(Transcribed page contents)
★ ★ ★ ★ ★ ★ ★
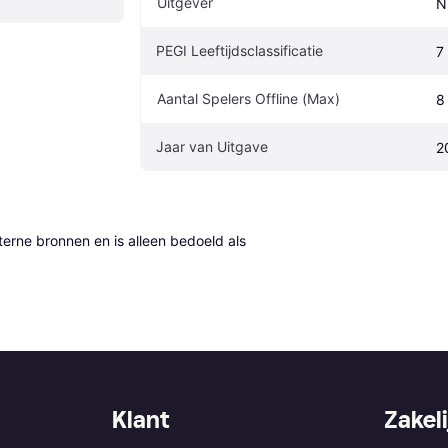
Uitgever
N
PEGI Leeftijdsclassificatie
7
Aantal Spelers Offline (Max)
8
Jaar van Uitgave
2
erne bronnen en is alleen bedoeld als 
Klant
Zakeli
★ ★ ★ ★ ★ ★ ★
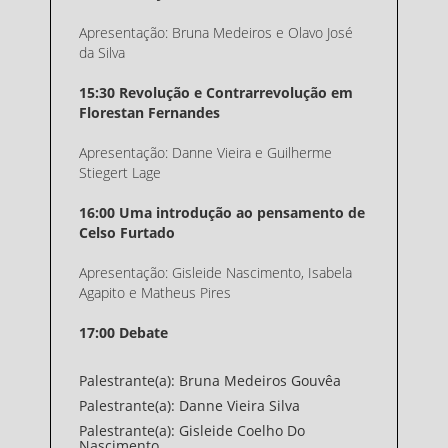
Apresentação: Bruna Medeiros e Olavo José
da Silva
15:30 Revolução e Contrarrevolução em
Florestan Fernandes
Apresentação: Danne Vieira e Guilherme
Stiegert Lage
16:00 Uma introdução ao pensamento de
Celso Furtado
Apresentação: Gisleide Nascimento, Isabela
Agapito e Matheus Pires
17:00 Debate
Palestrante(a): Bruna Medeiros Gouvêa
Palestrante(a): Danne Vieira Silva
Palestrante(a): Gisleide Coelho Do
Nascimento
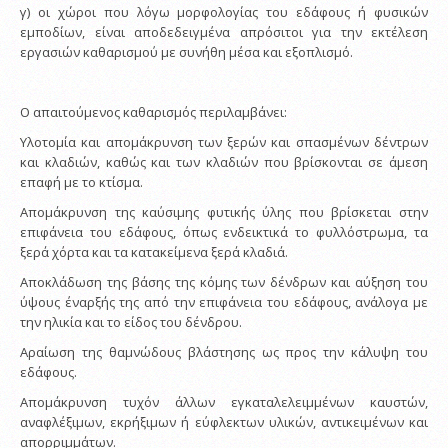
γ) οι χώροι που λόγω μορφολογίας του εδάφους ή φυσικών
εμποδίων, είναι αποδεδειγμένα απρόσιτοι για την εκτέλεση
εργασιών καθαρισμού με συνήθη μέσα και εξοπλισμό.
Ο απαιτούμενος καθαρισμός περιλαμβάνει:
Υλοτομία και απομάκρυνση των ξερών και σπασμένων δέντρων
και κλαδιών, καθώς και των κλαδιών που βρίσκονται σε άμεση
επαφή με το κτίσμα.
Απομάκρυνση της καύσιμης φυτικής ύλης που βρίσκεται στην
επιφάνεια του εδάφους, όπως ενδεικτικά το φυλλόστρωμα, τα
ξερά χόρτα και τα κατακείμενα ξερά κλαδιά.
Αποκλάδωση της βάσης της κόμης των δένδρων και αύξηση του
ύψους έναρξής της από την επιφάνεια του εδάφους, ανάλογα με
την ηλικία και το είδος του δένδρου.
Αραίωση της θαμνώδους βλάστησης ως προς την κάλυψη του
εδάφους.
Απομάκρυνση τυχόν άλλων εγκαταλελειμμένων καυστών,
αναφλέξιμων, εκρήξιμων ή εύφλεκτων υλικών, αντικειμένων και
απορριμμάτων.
★ ★ ★ ★ ★ ★ ★
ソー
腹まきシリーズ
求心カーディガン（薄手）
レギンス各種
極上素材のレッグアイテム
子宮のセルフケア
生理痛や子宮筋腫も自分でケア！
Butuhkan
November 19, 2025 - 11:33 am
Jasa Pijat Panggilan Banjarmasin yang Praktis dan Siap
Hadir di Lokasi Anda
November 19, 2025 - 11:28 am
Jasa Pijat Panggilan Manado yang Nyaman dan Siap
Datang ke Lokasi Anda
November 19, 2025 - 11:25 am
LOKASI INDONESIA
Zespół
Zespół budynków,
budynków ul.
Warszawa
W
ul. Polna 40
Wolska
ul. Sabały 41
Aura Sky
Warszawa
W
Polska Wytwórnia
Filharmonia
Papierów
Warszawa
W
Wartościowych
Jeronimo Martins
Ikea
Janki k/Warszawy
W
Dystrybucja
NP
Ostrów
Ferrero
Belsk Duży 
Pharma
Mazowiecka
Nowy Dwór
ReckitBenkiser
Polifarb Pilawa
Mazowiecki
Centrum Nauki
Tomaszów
★ ★ ★ ★ ★ ★ ★
Quote the Greek passage that opens with the line containing "γ) οι χώροι" and closes with the line containing "Απομάκρυνση τυχόν άλλων", keeping every line as it appears in the rows.

**Written answer**
γ) οι χώροι που λόγω μορφολογίας του εδάφους ή φυσικών
εμποδίων, είναι αποδεδειγμένα απρόσιτοι για την εκτέλεση
εργασιών καθαρισμού με συνήθη μέσα και εξοπλισμό.
Ο απαιτούμενος καθαρισμός περιλαμβάνει:
Υλοτομία και απομάκρυνση των ξερών και σπασμένων δέντρων
και κλαδιών, καθώς και των κλαδιών που βρίσκονται σε άμεση
επαφή με το κτίσμα.
Απομάκρυνση της καύσιμης φυτικής ύλης που βρίσκεται στην
επιφάνεια του εδάφους, όπως ενδεικτικά το φυλλόστρωμα, τα
ξερά χόρτα και τα κατακείμενα ξερά κλαδιά.
Αποκλάδωση της βάσης της κόμης των δένδρων και αύξηση του
ύψους έναρξής της από την επιφάνεια του εδάφους, ανάλογα με
την ηλικία και το είδος του δένδρου.
Αραίωση της θαμνώδους βλάστησης ως προς την κάλυψη του
εδάφους.
Απομάκρυνση τυχόν άλλων εγκαταλελειμμένων καυστών,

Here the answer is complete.